Some land is “unbuildable.” Robert Oshatz took that as a dare.
In the late 1980s, the Oregon-based organic architect looked at a steep, rock-riddled hillside in Lake Oswego and did not see a problem.

He saw a floor plan. The result is the Elk Rock Road Residence, known locally as the Funnel House, and it is exactly what it sounds like: a home that starts narrow at the bottom and widens as it climbs, spreading open like a hand reaching for the view.

It is, as Oshatz describes it, an upside-down house. The structure anchors itself into the hill on six levels, each one opening outward, each one offering its own pocket of outdoor space.
No two walls are parallel. The floor does not agree with the ceiling. The whole thing grows around the rock like something that has always been there.

Oshatz studied under Frank Lloyd Wright Jr. and the influence shows in every quietly radical decision: natural materials left in their natural colors, interior volumes that feel more sculpted than built, a seamless argument between inside and outside.
He wanted water views and could not afford a simpler site. Necessity handed him a masterpiece.

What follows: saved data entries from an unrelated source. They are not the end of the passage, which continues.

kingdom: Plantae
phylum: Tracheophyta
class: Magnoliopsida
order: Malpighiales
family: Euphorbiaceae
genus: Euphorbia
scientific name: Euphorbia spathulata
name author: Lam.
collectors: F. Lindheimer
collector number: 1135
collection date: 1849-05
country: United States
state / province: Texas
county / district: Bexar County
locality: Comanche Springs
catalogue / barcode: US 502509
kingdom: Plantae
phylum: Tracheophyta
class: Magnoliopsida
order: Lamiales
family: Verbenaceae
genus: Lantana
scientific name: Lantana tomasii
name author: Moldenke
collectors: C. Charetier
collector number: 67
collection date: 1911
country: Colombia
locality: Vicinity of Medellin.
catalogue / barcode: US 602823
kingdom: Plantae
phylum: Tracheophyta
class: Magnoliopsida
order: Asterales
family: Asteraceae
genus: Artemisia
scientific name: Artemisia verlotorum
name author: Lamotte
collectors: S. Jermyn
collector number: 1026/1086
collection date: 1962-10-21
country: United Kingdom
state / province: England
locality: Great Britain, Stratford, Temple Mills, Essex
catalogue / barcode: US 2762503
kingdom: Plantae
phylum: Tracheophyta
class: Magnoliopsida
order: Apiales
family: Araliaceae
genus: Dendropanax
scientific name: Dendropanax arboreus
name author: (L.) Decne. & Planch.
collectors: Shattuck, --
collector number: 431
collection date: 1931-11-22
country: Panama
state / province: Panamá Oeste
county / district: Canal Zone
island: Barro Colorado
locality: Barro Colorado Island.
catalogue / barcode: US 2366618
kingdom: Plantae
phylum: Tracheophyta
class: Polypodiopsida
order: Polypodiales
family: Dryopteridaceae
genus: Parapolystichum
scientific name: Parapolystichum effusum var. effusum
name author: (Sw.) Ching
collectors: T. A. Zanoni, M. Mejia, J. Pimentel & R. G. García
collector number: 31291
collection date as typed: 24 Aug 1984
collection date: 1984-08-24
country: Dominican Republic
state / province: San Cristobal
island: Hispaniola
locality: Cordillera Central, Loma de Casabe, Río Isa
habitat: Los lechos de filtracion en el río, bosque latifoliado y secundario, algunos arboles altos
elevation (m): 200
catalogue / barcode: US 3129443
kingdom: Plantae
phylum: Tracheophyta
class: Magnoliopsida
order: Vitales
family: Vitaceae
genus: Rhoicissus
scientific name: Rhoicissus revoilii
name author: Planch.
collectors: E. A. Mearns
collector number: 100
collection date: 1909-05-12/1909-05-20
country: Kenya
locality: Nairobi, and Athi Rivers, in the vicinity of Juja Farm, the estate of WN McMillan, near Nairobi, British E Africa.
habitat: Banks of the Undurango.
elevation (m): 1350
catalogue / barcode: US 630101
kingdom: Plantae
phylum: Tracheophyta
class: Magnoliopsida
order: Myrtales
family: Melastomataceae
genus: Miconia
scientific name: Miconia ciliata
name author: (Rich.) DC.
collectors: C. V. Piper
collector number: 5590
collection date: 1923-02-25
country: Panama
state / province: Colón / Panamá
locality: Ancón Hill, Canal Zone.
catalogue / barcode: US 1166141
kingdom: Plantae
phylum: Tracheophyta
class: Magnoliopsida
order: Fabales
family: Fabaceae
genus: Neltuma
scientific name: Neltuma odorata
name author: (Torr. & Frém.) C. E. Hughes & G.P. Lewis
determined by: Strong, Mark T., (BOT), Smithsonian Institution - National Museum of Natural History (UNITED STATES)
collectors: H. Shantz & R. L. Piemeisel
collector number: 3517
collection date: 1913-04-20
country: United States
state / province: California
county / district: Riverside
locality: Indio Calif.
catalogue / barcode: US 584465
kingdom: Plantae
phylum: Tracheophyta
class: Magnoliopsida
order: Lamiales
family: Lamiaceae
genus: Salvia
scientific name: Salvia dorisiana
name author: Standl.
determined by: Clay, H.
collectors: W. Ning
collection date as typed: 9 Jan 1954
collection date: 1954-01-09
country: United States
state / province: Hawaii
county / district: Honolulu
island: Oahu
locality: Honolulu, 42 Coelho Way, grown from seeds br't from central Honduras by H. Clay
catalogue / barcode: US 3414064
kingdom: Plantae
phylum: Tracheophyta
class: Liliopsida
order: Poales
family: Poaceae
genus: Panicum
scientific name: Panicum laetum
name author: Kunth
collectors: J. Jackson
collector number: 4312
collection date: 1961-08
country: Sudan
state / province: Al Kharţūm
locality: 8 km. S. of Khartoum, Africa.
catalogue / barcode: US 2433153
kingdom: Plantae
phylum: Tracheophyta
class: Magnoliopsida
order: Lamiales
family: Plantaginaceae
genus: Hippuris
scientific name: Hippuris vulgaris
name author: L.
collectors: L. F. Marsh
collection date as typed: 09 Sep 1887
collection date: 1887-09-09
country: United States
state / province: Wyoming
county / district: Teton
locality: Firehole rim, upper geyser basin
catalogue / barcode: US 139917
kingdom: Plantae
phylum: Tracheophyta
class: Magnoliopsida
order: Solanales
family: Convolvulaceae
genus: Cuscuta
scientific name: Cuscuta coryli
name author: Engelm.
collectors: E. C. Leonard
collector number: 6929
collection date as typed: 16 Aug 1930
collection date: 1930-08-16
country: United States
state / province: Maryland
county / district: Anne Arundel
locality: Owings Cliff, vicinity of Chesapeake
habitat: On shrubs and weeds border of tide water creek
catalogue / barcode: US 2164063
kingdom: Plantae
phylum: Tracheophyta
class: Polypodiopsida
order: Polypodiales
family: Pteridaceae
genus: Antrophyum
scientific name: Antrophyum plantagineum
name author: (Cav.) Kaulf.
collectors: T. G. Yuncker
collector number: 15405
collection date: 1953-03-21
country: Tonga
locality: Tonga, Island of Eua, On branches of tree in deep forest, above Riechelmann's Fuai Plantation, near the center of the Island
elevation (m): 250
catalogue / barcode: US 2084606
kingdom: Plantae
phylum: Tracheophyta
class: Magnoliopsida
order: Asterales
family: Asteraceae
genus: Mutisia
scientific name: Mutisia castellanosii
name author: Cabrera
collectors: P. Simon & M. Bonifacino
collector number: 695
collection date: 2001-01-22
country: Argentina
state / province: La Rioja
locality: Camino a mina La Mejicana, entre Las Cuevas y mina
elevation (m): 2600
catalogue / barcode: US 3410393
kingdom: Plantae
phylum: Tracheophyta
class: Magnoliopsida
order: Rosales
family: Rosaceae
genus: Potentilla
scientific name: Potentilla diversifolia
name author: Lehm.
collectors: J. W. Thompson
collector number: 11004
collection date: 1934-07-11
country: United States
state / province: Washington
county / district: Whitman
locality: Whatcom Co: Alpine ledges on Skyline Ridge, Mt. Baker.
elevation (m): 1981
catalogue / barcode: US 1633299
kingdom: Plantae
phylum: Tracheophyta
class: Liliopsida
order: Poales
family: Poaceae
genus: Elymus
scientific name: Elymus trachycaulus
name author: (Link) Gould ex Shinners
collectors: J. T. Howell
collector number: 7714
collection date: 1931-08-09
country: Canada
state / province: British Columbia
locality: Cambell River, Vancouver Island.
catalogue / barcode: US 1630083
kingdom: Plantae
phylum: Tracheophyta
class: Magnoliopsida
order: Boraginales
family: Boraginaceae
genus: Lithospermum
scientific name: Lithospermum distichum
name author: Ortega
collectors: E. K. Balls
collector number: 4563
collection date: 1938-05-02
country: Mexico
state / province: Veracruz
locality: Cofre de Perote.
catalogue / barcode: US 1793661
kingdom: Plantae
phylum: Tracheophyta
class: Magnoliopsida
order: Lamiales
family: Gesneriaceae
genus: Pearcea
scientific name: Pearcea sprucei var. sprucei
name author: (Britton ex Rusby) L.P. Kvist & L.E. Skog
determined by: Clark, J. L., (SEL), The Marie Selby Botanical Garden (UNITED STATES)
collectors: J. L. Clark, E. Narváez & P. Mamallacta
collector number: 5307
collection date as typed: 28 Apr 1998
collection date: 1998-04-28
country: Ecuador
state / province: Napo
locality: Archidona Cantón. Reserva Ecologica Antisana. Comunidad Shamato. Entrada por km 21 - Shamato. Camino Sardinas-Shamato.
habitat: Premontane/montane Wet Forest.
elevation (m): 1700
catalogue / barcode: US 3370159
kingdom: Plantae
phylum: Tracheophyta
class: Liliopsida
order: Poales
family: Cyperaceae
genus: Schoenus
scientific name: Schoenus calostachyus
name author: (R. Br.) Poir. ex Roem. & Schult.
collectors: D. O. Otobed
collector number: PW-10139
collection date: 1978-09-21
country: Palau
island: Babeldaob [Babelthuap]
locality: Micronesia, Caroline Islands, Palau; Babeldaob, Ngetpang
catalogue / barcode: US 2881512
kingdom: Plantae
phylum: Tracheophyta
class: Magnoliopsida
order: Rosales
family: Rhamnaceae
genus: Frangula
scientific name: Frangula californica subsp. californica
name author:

“Appearing to soar right out of the hillside, this house clings to a 30-degree slope rising above the Willamette River providing a spectacular view of the river, Mt. Hood and the rising sun.
The house is an experiment in feelings. Although providing a secure feeling of being anchored into the site, the structure achieves a feeling of floating in space, like a bird in flight.
The structure is funnel-like in shape: starting out with a small studio on the lowest level, moving to the children’s bedrooms on the middle level, and on the upper level where the view is the best, family community spaces and master bedroom suite.“

The locals called it the Funnel House. We would have called it proof that such a home could be built.